Oliver in the Garden
- Author: Margaret Beames
- Illustrator: Sue Hitchcock
- Language: English
- Subject: Children's literature, Picture book
- Published: 2000 (Scholastic)
- Publication place: New Zealand
- Media type: Print (hardback, paperback)
- Pages: 32
- ISBN: 9781869434526
- OCLC: 49221508

= Oliver in the Garden =

2000 picture book by Margaret Beames

Oliver in the Garden (published in the USA as Night Cat) is a 2000 picture book by Margaret Beames. It is about a cat called Oliver that chooses to stay outside all night but after a number of adventures decides it is better indoors.

==Publication history==
- Oliver in the Garden (2000), Scholastic, ISBN 9781869434526
- Night Cat (2000), Orchard Books, ISBN 9780439385763

==Reception==
The Horn Book Magazine, in a review of Oliver in the Garden, wrote "Hitchcock's digitally rendered illustrations feature wonderfully dramatic and sometimes chilling nightscapes in a palette of deep purple and black occasionally cut by swaths of light and color. The story is more atmospheric than well-plotted, the cozy conclusion more inevitable than satisfying." A reviewer for the School Library Journal compared it to books like Marcia Brown's Shadow and concluded "this import from New Zealand promises to bewitch American picture-book readers."

Oliver in the Garden has also been reviewed by Kirkus Reviews, and Publishers Weekly.
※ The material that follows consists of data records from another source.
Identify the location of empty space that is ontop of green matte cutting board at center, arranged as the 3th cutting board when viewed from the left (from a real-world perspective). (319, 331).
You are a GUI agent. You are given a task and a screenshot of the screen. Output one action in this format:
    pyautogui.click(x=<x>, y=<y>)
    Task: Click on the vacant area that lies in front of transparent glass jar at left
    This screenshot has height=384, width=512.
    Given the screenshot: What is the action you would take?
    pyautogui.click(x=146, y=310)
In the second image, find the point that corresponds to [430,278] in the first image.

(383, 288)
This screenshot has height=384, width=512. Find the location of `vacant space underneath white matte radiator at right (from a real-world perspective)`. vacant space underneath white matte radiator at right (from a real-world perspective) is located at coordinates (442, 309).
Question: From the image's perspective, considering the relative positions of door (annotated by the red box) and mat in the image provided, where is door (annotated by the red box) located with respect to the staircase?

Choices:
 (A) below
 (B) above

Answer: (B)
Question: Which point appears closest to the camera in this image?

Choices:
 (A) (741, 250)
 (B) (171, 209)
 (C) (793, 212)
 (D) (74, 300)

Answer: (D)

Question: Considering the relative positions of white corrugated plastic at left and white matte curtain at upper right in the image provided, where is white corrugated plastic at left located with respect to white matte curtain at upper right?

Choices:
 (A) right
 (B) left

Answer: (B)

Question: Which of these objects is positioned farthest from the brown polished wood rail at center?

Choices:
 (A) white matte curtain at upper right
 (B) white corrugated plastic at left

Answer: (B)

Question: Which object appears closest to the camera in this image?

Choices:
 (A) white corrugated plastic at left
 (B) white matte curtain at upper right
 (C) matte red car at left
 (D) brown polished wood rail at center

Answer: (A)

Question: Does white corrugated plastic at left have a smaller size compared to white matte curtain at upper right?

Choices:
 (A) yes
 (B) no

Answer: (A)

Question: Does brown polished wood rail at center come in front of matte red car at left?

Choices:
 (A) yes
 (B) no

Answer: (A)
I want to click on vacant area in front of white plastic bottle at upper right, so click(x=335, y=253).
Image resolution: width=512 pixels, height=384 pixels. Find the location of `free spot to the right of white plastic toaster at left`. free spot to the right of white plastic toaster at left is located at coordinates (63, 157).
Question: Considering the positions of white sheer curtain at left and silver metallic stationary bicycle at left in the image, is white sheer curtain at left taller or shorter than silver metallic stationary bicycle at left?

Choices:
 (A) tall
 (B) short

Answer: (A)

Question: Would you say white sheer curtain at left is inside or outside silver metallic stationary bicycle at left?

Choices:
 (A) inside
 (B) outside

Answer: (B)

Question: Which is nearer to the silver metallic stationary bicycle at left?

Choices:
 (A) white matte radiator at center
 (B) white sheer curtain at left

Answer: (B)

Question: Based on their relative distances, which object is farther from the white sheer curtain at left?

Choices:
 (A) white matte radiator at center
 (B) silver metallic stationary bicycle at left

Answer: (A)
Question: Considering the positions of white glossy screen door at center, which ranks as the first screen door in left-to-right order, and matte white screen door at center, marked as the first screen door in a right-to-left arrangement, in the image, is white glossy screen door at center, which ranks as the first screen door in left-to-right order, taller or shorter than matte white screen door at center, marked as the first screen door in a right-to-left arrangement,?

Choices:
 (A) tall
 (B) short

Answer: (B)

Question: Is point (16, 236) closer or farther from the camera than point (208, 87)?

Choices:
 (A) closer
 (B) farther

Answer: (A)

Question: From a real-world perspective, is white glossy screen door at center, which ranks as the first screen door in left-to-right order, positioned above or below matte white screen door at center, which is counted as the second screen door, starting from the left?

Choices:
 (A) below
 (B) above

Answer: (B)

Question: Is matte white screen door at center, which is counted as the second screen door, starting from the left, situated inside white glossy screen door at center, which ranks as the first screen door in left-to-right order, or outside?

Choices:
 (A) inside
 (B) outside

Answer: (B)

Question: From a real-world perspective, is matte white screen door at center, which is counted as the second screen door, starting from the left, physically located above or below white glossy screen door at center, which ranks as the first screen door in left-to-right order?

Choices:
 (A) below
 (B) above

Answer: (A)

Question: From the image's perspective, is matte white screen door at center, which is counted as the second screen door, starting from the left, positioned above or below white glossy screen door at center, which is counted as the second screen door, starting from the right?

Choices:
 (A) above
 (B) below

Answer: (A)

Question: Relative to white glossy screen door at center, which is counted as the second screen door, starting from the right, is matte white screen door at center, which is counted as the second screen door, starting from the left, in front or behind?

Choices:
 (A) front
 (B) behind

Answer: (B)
It is one of the New Zealand Book Council 50 New Zealand books every kid should read by age 12, and won Best Picture Book and the Children's Choice Award at the 2001 New Zealand Post Book Awards for Children and Young Adults.

==Sequels==
Beames has written further books involving Oliver including Oliver's Party (2003), and Oliver Goes Exploring (2008).